* Richiesta A
Elenca tutte le persone citate per nome nell'estratto del documento sulle valutazioni dei membri di governo.

··· Estratto del documento ···

Un malloppo di fogli con valutazioni (anonime) compilate da parlamentari e presidenti di commissione, che bocciano parecchi membri di governo. “Rischiano grosso almeno in 5-6” soffiano dai piani alti. E rimbalzano nomi come quello di Michele Dell’Orco (Trasporti), Angelo Tofalo (Difesa) e Davide Crippa (Mise). Ma l’elenco è più lungo, e chissà se e quando il capo politico vorrà intervenire. Difficile capire se vorrà tagliare teste, anche se quei giudizi pesano. Perché i parlamentari accusano i sottosegretari di fare “troppi viaggi”, ne bocciano “la capacità di ascolto”, rilanciano vecchi strali: “In Parlamento non si vedono mai, e non rispondono al telefono”. Non può essere un dettaglio, per il Di Maio che ha ventilato una graticola anche per i ministri. Però ieri proprio loro, ai ministri, il vicepremier parla di altro. Per esempio di riorganizzazione del M5S, di una struttura “che dobbiamo darci per tornare sui territori”. E ripete il comandamento: “Dobbiamo portare avanti il governo e realizzare i punti del contratto, mostrare che siamo leali”. Dentro l’accordo tra gialloverdi però c’è anche la flat tax. Ma i soldi per una sola aliquota non ci sono, lo sanno i 5Stelle. Peccato che non possano dire la verità, perché sarebbe un varco per Salvini. Così il capo gioca con le parole e contro-propone una flat tax che non lo è, cioè una misura fiscale “rivolta al ceto medio”.

··· Elenco dei record ···

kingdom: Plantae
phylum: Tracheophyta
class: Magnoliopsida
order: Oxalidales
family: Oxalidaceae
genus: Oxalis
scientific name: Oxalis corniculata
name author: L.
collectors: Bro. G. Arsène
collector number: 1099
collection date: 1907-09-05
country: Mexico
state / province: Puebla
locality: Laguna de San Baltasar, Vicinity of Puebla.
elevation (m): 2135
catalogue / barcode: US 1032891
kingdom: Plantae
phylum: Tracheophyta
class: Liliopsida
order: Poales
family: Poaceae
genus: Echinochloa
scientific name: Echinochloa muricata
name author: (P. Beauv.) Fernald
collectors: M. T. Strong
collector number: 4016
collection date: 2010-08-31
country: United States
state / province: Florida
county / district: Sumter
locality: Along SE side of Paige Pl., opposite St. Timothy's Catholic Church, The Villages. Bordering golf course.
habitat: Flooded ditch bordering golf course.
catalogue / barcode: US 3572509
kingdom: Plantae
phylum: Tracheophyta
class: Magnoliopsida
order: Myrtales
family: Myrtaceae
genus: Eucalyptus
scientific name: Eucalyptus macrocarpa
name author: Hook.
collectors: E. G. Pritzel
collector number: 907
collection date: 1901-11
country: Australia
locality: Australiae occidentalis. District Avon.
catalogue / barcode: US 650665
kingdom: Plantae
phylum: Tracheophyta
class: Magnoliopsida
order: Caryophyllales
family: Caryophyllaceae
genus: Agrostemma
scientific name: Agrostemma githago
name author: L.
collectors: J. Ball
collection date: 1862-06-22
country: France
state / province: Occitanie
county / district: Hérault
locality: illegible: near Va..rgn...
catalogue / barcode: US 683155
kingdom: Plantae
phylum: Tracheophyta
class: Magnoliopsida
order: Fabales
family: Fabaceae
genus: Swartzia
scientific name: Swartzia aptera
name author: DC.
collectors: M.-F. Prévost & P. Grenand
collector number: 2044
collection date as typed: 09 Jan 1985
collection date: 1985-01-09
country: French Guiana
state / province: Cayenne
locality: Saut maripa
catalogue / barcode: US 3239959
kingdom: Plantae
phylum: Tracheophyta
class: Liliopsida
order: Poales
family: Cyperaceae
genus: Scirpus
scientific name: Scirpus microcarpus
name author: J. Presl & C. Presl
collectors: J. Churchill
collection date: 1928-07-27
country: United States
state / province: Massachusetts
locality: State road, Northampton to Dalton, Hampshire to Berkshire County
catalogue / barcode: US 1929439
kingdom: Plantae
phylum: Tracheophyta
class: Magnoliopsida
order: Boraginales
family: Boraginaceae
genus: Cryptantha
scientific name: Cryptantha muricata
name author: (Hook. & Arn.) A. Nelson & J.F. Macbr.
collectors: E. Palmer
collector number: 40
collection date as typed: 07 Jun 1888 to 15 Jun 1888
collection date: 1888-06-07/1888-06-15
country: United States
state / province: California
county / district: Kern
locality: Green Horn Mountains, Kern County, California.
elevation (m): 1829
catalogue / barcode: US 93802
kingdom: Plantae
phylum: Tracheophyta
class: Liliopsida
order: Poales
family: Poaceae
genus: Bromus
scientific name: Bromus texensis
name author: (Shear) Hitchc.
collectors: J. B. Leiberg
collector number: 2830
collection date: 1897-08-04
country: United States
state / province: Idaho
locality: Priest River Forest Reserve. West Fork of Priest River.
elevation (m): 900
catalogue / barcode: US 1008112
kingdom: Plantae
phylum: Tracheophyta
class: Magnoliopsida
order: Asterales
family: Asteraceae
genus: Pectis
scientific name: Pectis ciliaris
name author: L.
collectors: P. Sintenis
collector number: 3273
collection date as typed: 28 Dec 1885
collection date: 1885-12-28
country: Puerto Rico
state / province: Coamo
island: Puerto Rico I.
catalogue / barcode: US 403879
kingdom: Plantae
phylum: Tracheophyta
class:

···

* Richiesta B
Estrai dai record, riportandole identiche, le righe che vanno da quella che contiene "collection date: 1928-07-27" a quella che contiene "catalogue / barcode: US 1008112", entrambe incluse.

* Risultato atteso A
Michele Dell’Orco
Angelo Tofalo
Davide Crippa
Di Maio
Salvini

* Risultato atteso B
collection date: 1928-07-27
country: United States
state / province: Massachusetts
locality: State road, Northampton to Dalton, Hampshire to Berkshire County
catalogue / barcode: US 1929439
kingdom: Plantae
phylum: Tracheophyta
class: Magnoliopsida
order: Boraginales
family: Boraginaceae
genus: Cryptantha
scientific name: Cryptantha muricata
name author: (Hook. & Arn.) A. Nelson & J.F. Macbr.
collectors: E. Palmer
collector number: 40
collection date as typed: 07 Jun 1888 to 15 Jun 1888
collection date: 1888-06-07/1888-06-15
country: United States
state / province: California
county / district: Kern
locality: Green Horn Mountains, Kern County, California.
elevation (m): 1829
catalogue / barcode: US 93802
kingdom: Plantae
phylum: Tracheophyta
class: Liliopsida
order: Poales
family: Poaceae
genus: Bromus
scientific name: Bromus texensis
name author: (Shear) Hitchc.
collectors: J. B. Leiberg
collector number: 2830
collection date: 1897-08-04
country: United States
state / province: Idaho
locality: Priest River Forest Reserve. West Fork of Priest River.
elevation (m): 900
catalogue / barcode: US 1008112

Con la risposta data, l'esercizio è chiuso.